====== Excerpt

Keeping track of where the file system thinks things are, and where the SSD firmware chooses to (eventually) write them, is the black art of the SSD firmware, and likely a big reason why SSDs cost more than the bare flash memory sold as camera cards and USB flash drives.  There's very likely to be resource limitations and opportunities for things to go wrong in this space, which may be why Phison found themselves in the cross-hairs after KB5063878 brought our new crisis du jour.

Upstairs in the NTFS, there's a known resource depletion risk; cluster chaining info "Extents".  Whereas FATxx dedicates slabs of pre-booked space for cluster chaining info (i.e. which storage block is next after reading the current one), NTFS stores the start of each run of contiguous clusters, and presumably how long the chain will be before the next extent is to continue the chain.

This avoids the scalability impact of FATxx File Allocation Tables, at the risk of adding the "lie to me" meta-bugs of "thin provisioning", e.g. where assumed compression, sparse files etc. fail to actually fit within available space.  There's also a lot of hop, skip and jump when MFT and other files have to extended to arbitrary fragments in the storage map, inviting further resource depletions and errors elsewhere, boosting write amplification, and widening critical periods while our digital Superman is poised mid-leap between skyscrapers.

The mystery is then not why things go wrong during massive file ops on a busy NTFS that has never been defragged, but why this is only rearing its head after KB5063878?  

  • What code has KB5063878 changed?  
  • Is it specific to the Sandbox subsystem?  
  • Is it affected by Intel's bigLITTLE mix of "real" and "eco" cores, and how Windows assigns threads to these? 
  • Does it happen less if stealth Device Encryption is not imposed?

============

= Questions =
- a) List every question in the bulleted list at the end of the excerpt on SSD firmware and NTFS.
- b) Retype everything in the excerpt on SSD firmware and NTFS from "This avoids the" down to "head after KB5063878?".

====== Available data

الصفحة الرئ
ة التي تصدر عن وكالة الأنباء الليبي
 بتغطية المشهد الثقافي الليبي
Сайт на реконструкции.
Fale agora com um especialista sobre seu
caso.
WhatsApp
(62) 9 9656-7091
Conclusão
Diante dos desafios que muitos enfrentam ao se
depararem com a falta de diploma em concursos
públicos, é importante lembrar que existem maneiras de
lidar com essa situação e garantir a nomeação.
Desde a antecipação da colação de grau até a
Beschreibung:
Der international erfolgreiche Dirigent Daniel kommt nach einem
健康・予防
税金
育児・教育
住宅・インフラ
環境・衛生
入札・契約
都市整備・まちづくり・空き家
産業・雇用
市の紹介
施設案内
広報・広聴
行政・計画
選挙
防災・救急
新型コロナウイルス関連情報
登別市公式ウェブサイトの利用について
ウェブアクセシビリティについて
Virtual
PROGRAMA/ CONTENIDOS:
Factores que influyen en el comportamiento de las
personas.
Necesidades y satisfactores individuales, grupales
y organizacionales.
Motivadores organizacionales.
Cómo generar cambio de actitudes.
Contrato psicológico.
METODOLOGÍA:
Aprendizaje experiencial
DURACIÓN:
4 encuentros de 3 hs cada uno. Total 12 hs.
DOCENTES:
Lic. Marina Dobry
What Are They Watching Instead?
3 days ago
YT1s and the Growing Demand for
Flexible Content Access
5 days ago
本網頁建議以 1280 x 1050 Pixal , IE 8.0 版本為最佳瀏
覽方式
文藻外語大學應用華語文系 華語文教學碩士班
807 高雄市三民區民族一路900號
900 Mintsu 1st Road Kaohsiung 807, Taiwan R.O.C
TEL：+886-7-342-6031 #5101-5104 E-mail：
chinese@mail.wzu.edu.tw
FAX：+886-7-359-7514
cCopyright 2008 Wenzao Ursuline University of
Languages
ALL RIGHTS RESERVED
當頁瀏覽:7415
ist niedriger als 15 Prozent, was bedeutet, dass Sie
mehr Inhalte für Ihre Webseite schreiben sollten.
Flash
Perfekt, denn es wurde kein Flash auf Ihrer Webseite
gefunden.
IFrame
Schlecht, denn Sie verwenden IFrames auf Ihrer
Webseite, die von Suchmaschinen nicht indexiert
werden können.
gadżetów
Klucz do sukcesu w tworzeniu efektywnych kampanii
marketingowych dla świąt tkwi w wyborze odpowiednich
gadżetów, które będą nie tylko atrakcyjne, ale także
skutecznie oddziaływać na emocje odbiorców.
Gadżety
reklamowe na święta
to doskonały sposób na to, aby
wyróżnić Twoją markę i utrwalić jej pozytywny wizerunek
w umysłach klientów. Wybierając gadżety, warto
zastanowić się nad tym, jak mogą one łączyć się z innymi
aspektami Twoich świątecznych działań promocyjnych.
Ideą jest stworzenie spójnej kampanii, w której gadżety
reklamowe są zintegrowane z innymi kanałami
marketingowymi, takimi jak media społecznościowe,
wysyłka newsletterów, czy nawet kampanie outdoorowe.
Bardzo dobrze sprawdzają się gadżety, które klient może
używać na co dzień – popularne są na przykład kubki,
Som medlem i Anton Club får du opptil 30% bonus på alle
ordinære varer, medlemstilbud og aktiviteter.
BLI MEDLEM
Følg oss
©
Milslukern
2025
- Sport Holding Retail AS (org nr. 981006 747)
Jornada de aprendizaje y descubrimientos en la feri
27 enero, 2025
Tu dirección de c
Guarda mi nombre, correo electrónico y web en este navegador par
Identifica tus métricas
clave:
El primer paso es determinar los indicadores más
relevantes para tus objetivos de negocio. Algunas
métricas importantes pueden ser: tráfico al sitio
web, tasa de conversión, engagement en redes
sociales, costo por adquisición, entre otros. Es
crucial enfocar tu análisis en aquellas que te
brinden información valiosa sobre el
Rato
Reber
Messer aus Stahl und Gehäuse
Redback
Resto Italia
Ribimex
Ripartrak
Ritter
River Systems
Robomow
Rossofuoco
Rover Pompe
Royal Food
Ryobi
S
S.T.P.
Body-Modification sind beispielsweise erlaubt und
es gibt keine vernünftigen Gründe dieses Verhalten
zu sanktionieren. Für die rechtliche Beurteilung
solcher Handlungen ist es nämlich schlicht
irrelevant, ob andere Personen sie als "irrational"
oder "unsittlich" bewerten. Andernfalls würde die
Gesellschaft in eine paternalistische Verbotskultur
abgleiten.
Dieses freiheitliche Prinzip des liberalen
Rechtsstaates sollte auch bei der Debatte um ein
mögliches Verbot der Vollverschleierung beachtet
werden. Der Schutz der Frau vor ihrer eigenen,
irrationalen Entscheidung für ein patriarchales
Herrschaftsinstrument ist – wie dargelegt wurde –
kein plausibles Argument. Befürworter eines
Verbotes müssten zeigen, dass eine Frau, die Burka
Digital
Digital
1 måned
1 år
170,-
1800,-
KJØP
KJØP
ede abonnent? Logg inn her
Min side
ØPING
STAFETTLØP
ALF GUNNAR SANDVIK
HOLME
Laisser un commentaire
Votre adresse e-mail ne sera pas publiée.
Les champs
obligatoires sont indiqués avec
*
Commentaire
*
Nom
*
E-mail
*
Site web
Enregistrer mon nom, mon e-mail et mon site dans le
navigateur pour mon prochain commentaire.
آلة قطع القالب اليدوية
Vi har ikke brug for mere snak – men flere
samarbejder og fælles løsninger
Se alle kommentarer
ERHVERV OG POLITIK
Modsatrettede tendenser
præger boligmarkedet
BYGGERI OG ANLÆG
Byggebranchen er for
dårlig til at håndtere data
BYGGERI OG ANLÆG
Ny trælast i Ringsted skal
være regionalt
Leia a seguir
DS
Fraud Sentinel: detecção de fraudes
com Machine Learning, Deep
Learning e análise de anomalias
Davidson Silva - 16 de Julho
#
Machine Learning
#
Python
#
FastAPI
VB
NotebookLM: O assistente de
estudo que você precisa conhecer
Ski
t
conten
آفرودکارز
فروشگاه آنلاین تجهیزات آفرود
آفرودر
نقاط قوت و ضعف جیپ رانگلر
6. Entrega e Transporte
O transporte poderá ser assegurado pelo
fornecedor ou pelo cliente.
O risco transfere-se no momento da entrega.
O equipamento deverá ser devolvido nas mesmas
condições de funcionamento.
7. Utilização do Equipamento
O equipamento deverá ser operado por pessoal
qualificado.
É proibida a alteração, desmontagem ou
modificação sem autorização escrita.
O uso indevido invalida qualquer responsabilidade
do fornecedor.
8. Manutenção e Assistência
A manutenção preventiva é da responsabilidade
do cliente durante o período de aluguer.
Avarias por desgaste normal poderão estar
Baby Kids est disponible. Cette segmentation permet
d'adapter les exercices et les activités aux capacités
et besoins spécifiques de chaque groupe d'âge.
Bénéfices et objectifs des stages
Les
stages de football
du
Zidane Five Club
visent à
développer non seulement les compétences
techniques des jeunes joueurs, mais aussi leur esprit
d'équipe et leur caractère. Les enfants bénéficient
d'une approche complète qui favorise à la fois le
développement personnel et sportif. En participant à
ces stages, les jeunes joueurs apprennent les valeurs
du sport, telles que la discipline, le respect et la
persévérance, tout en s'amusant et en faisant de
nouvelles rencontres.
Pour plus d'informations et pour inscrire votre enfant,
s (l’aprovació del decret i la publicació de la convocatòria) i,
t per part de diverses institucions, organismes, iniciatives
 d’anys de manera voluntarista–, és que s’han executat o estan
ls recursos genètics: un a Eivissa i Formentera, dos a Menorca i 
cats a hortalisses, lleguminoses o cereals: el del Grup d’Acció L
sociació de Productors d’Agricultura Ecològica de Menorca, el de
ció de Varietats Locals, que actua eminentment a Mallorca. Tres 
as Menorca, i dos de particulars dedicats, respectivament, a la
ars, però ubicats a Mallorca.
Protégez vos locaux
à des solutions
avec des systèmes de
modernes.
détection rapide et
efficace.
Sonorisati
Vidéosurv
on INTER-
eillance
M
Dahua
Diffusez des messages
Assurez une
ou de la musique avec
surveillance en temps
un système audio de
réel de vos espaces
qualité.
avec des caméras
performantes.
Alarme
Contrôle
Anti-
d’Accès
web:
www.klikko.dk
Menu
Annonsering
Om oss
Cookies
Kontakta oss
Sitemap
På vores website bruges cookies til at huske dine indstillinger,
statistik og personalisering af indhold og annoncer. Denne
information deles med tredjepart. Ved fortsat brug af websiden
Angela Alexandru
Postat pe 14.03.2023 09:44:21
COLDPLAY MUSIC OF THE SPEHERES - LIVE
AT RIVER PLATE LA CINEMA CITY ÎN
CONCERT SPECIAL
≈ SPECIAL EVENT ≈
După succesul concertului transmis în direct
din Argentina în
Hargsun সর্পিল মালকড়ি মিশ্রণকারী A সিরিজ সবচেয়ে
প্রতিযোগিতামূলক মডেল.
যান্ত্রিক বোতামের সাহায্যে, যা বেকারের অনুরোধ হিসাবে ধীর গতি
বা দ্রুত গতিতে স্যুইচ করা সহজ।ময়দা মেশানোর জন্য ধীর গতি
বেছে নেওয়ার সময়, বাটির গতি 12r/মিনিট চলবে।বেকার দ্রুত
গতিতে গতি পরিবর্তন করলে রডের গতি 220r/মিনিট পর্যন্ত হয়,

============

= Your written answers =
- a)
- What code has KB5063878 changed?
- Is it specific to the Sandbox subsystem?
- Is it affected by Intel's bigLITTLE mix of "real" and "eco" cores, and how Windows assigns threads to these?
- Does it happen less if stealth Device Encryption is not imposed?

- b)
This avoids the scalability impact of FATxx File Allocation Tables, at the risk of adding the "lie to me" meta-bugs of "thin provisioning", e.g. where assumed compression, sparse files etc. fail to actually fit within available space.  There's also a lot of hop, skip and jump when MFT and other files have to extended to arbitrary fragments in the storage map, inviting further resource depletions and errors elsewhere, boosting write amplification, and widening critical periods while our digital Superman is poised mid-leap between skyscrapers.

The mystery is then not why things go wrong during massive file ops on a busy NTFS that has never been defragged, but why this is only rearing its head after KB5063878?